Hunters without permits stand a good chance of scoring during the rut by hunting along the edge of the timber company land. Big bucks tend to follow alder bottoms and brushy ridge lines beyond the posted logging areas on their hunt for does.
A hot southwest blacktail prospect is the Long Beach Peninsula north of Ilwaco. This is Unit 684, and it boasts a 34 percent hunter success rate. The downside is that almost all of the peninsula is private and requires permission.
Deer numbers are declining on the upper Olympic Peninsula, especially west from the Hoko River to the ocean.

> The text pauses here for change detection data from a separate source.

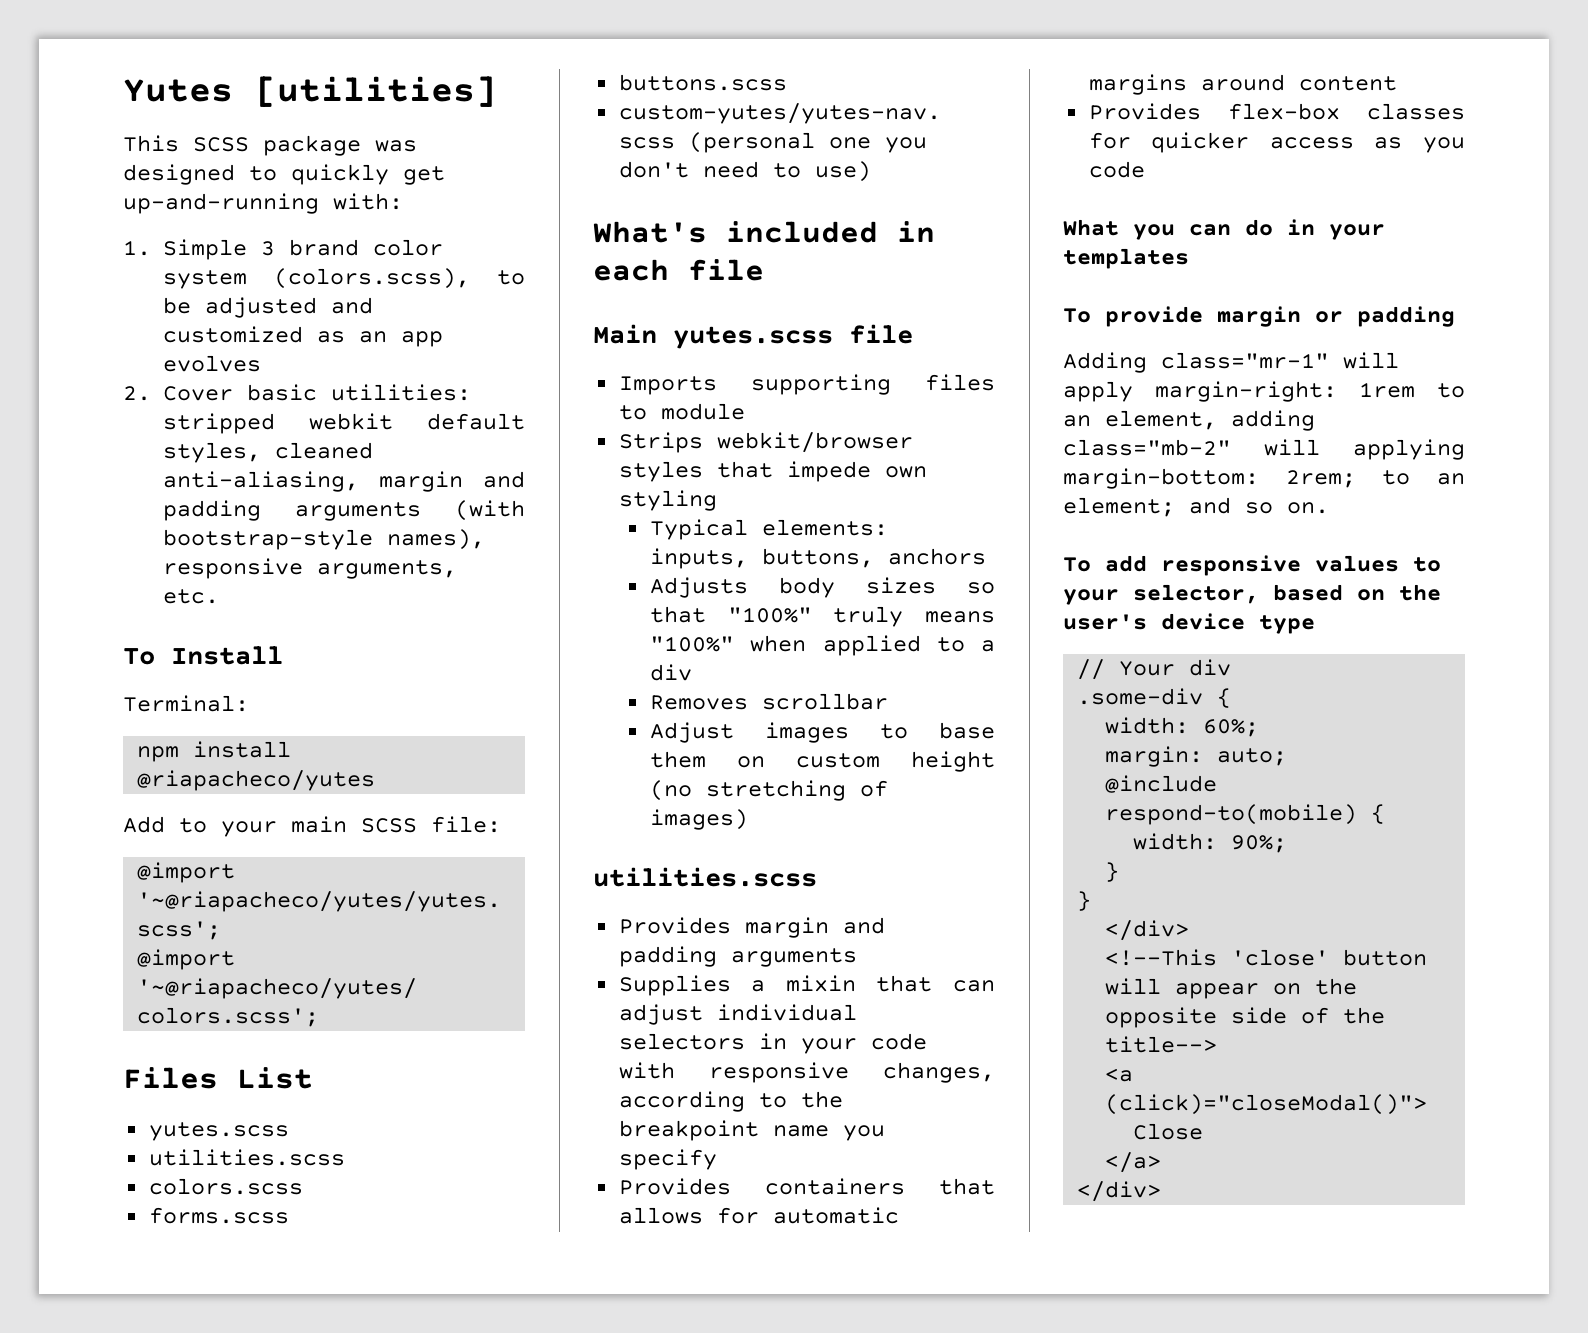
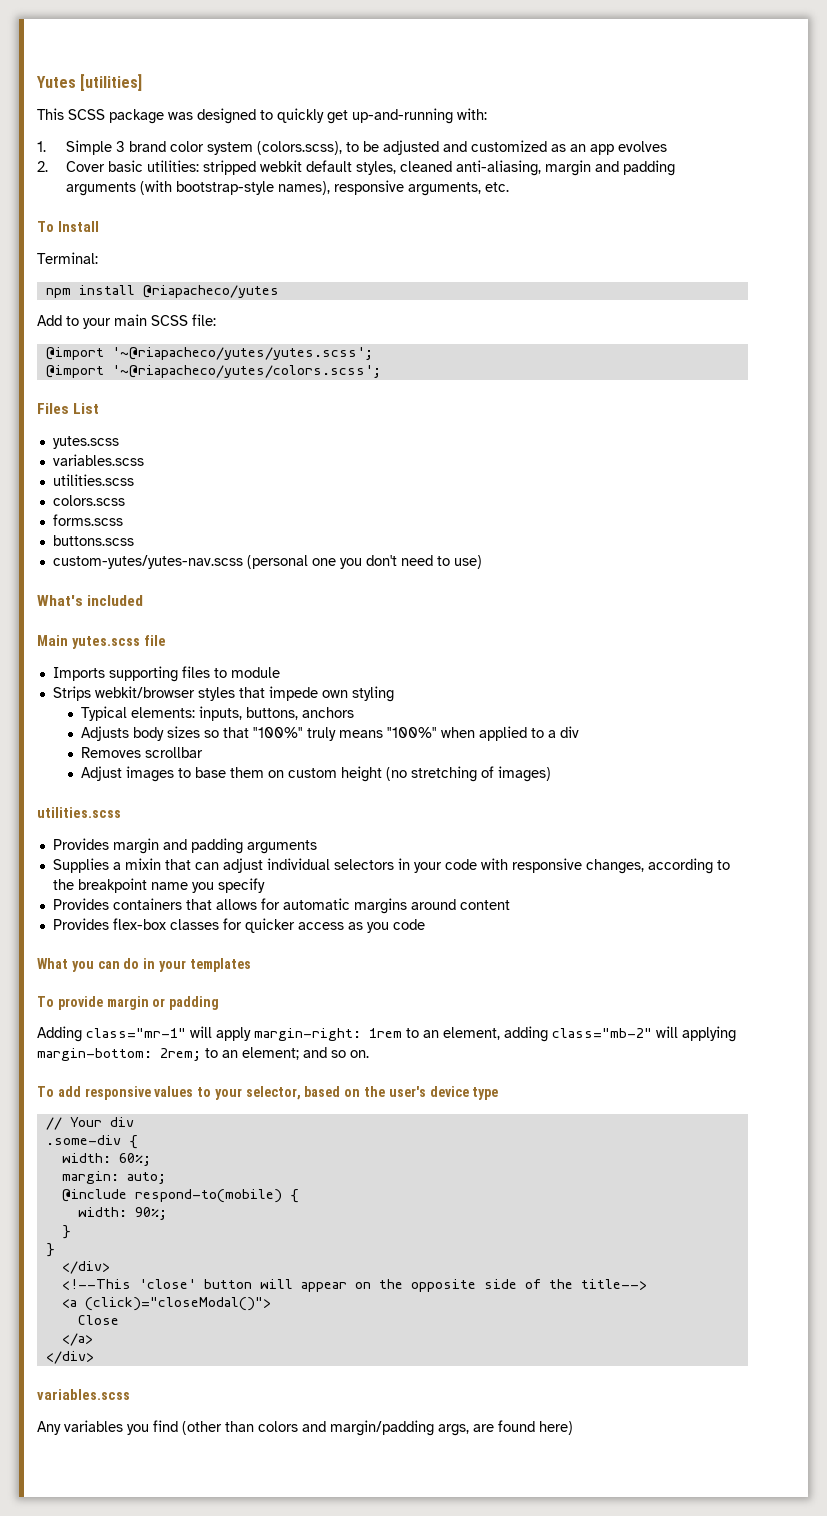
(289, 1131) none -> [52,454,144,466] // variables.scss
[897,221,935,242] [593,259,764,281] in each file -> (144, 600) none
(1162, 1191) none -> [37,1389,130,1400] [37,1420,573,1436] // variables.scss // Any variables you find (other than colors and margin/padding args, are found here)

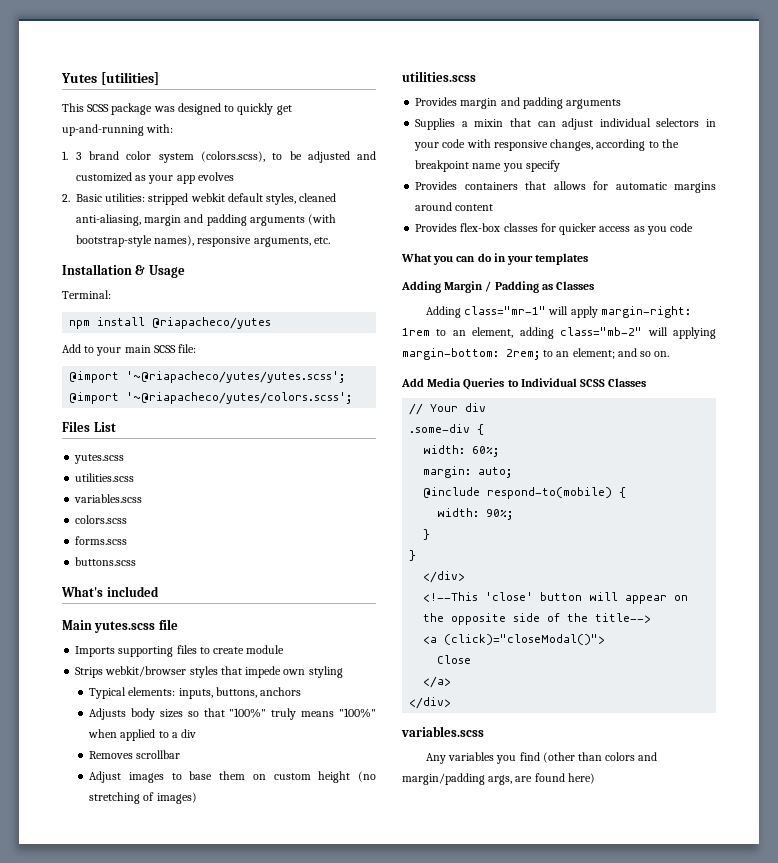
[65,140,112,155] Simple -> (68, 155) none
[569,144,586,152] an -> [148,175,174,184] your
[65,160,143,172] Cover basic -> [76,194,102,202] Basic
[37,221,99,232] To Install -> [62,264,185,278] Installation & Usage
[52,454,144,466] [52,474,134,486] // variables.scss // utilities.scss -> [75,473,135,482] [74,494,143,503] // utilities.scss // variables.scss
[52,555,482,569] // custom-yutes/yutes-nav.scss (personal one you don't need to use) -> (137, 561) none
(227, 673) none -> [213,647,245,654] create
[37,996,220,1010] To provide margin or padding -> [401,281,595,293] Adding Margin / Padding as Classes
[37,1086,499,1100] To add responsive values to your selector, based on the user's device type -> [401,378,647,390] Add Media Queries to Individual SCSS Classes

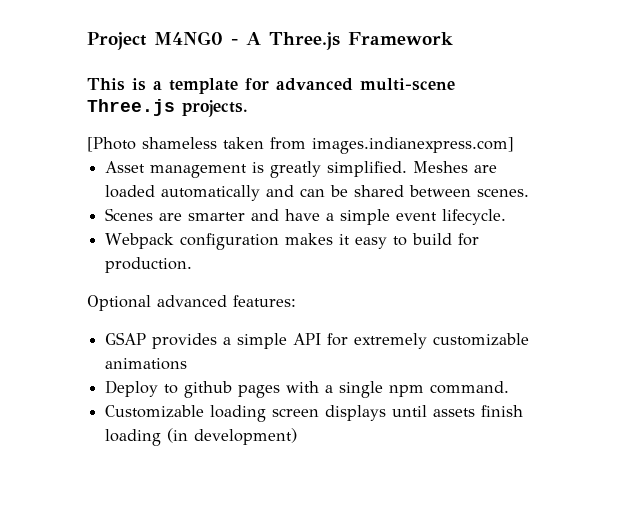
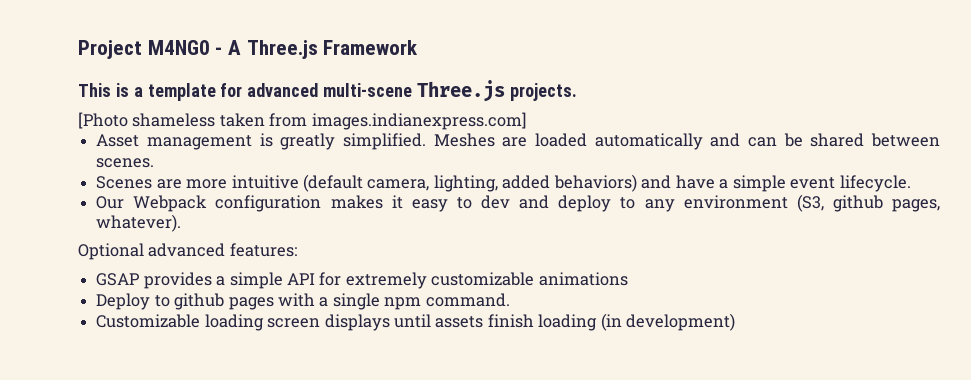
[188,212,246,221] smarter -> [186,174,637,192] more intuitive (default camera, lighting, added behaviors)
(507, 217) none -> [96,196,125,209] Our
[412,233,480,246] [105,257,193,273] build for production. -> [481,194,940,212] [96,214,182,232] dev and deploy to any environment (S3, github pages, whatever).

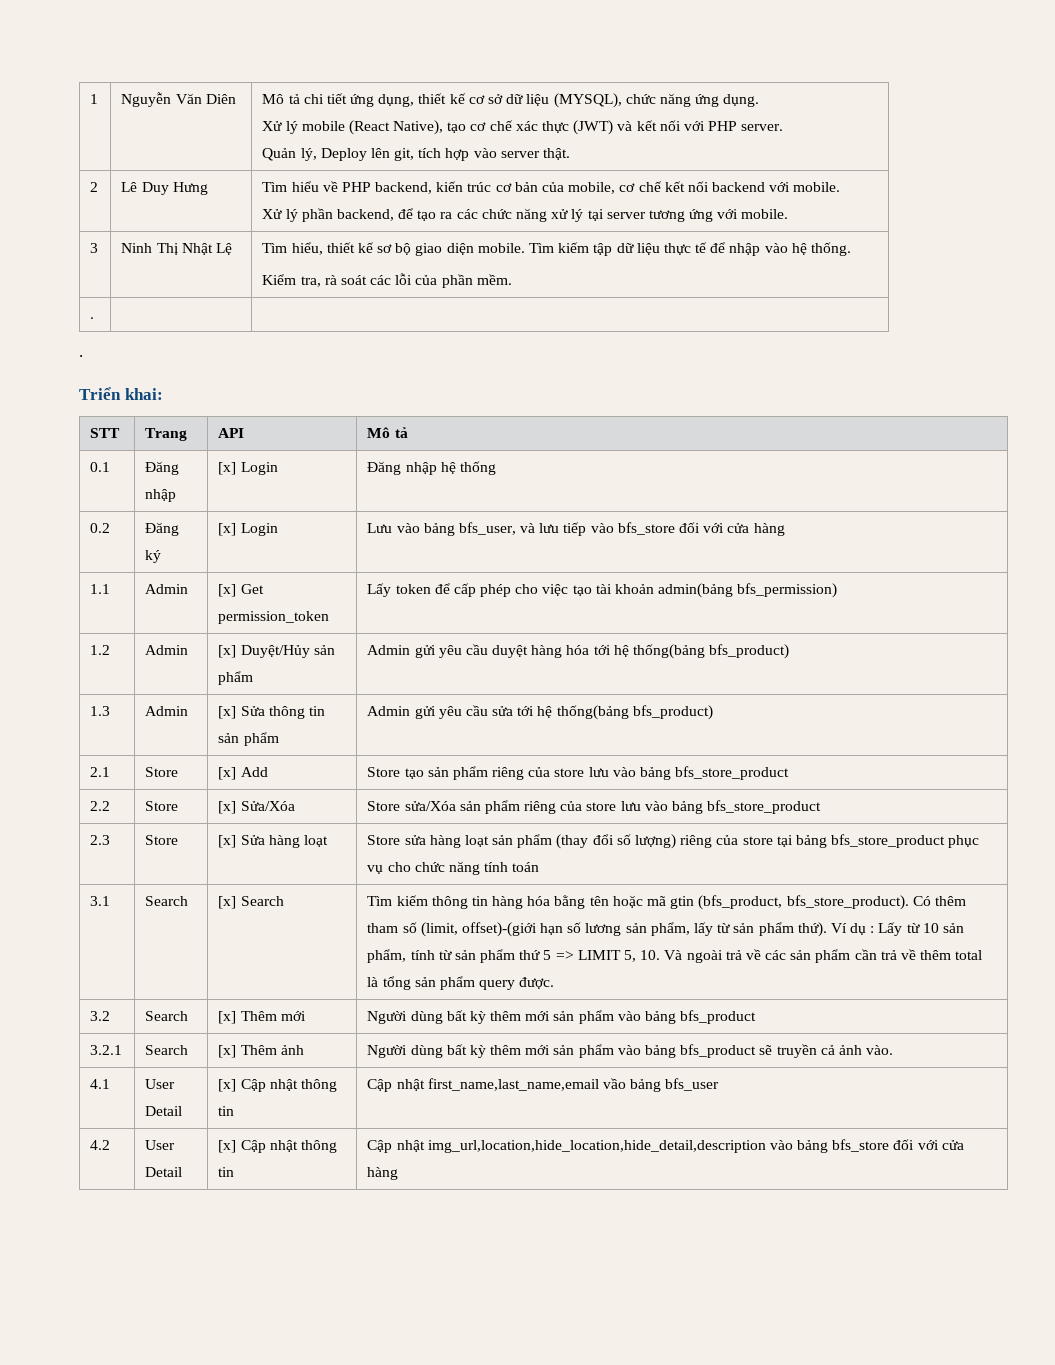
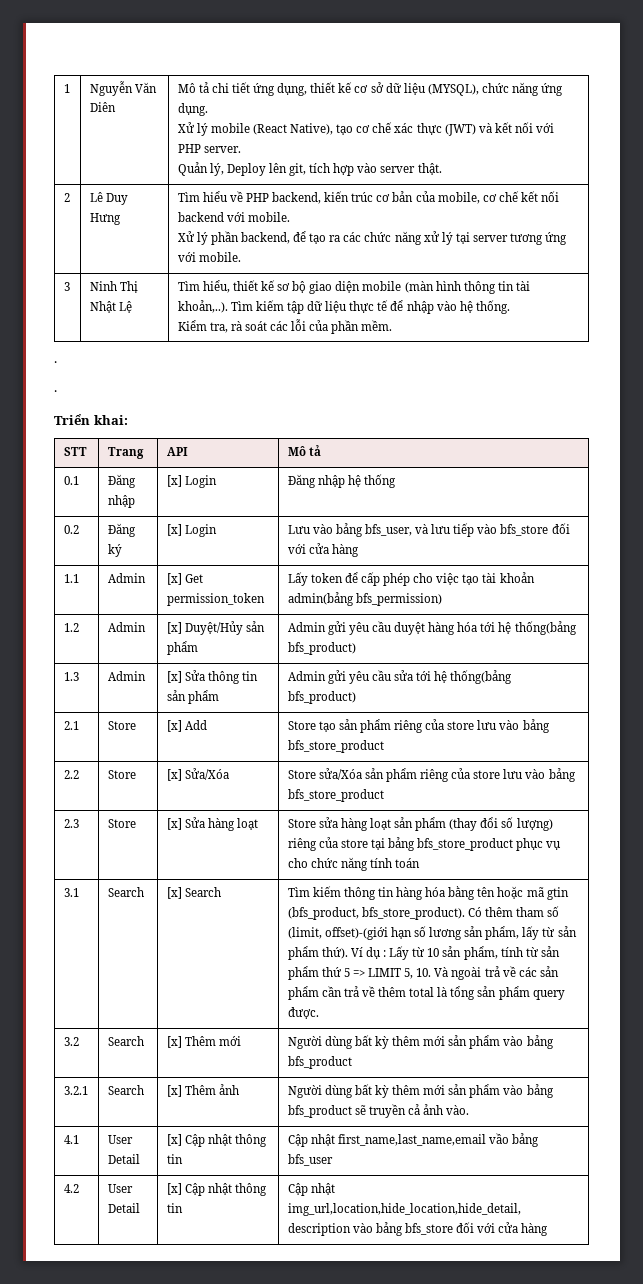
[477,243,525,253] mobile. -> [362,281,530,294] [177,300,228,313] mobile (màn hình thông tin tài khoản,..).
[90,317,95,319] // . | | -> [54,361,57,363] // .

Peninsula hunting will be best east of the Hoko River. Unit 621 is wedged between the east side of Olympic National Park and saltwater in Hood Canal, and according to local game managers it’s one of the best blacktail areas on the Peninsula.
This year they expect to see good numbers of blacktails at mid to lower elevations, in a mix of DNR and private forests lands.
If you decide to hunt this promising unit, bring your hiking boots and packboard. A lot of the roads leading into DNR tracts and timber company lands are gated year-round which reduces hunting pressure and improves the odds for hunters willing to hike or mountain bike beyond the gates.
Finding blacktails in the thick brush and steep foothills on the west side of both Oregon and Washington has always been tough.
Finding accessible blacktails in these prime areas got harder when most of the major timber growers closed free public access, and imposed sometimes steep trespass fees that has limited entry.
That shift to pay-hunting has pushed a lot of non-paying hunters into the remaining free access lands, which is changing historic hunting pressure and harvest impacts.
Fewer hunters equals higher buck survival and more older heavy-antlered blacktails in both states.
The shifts are just another chapter in the blessing and curse of November blacktail hunting.